For the first day, at least, all the focus will be on product sales and margins. But once the oohs and ahhs over iPad sales subside, you may want to peek inside the company’s 10Q filing to see how all those new products moving out the door are faring once consumers start using them.
In the first six months of the fiscal year, ended March 31, warranty claims on Apple products and software were up 72%, to $865 million, compared with $502 million last year. That means they’re growing faster than sales, which were up 66% over the same period. While that could be an aberration, it could also signal trouble in Mac-land, especially if sales start to slow.

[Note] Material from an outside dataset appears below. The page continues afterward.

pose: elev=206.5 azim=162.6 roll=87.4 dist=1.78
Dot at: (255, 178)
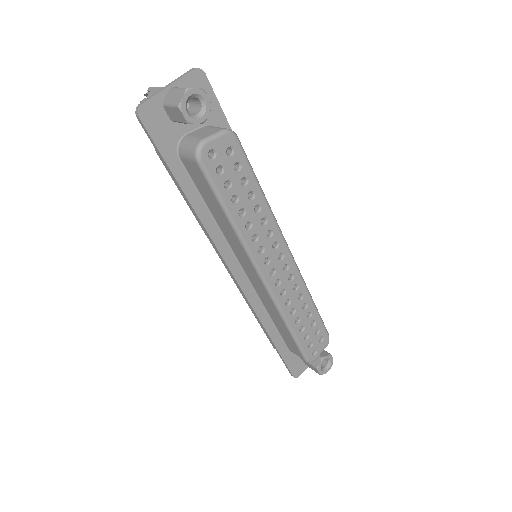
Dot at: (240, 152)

Apple says it recognizes potential warranty claims at the same time it records revenue from sales, basing the reserve on its historical experience and any known problems. Each quarter, it says, it reevaluates the numbers, noting that inaccurate estimates could materially affect its results.
On the face of it, the warranty claims may not seem like much, especially at a company with fat profit margins like Apple.
But they are one of those hidden costs that can quietly erode margins. Apple’s products typically come with a one-year limited warranty on workmanship and defects. That means you’ll probably get a new one if the screen inexplicably goes blank, but won’t help if you drop your iPhone in a puddle or send your Shuffle through the wash.
It also means this year’s warranty claims are tied to last year’s sales, so they could be a drain if sales actually slide.
How well Apple has projected its losses over time is a bit hard to tell because through fiscal 2009, it managed to keep some warranty claims off its balance sheet and didn’t detail them. Starting with its 2010 10-K filing, it got a lot more specific.
Accruals for warranty claims are handled like other reserves for potential losses. Apple starts the year with a balance left over from the previous year. From that it deducts actual claims, and then it builds the reserve back up with new additions. Ideally, it would have enough set aside at the beginning of each year to cover that year’s claims, but in fiscal 2010 and 2011, it came up short, with actual claims far exceeding its starting-year balance.
As a result, new additions to its product warranty reserve nearly quadrupled in two years, growing to $1.63 billion in 2011 from $440 million in 2009. During the same period, sales grew about 2.5 times, to $108.25 billion from $42.91 billion.
So far this year, it has added $1.3 billion to its warranty-claims account, giving it a total of $1.68 billion available. That could be an effort to be more conservative—or it could signal some blank screens ahead. Either way, it’s a number worth keeping an eye on, alongside the stock chart.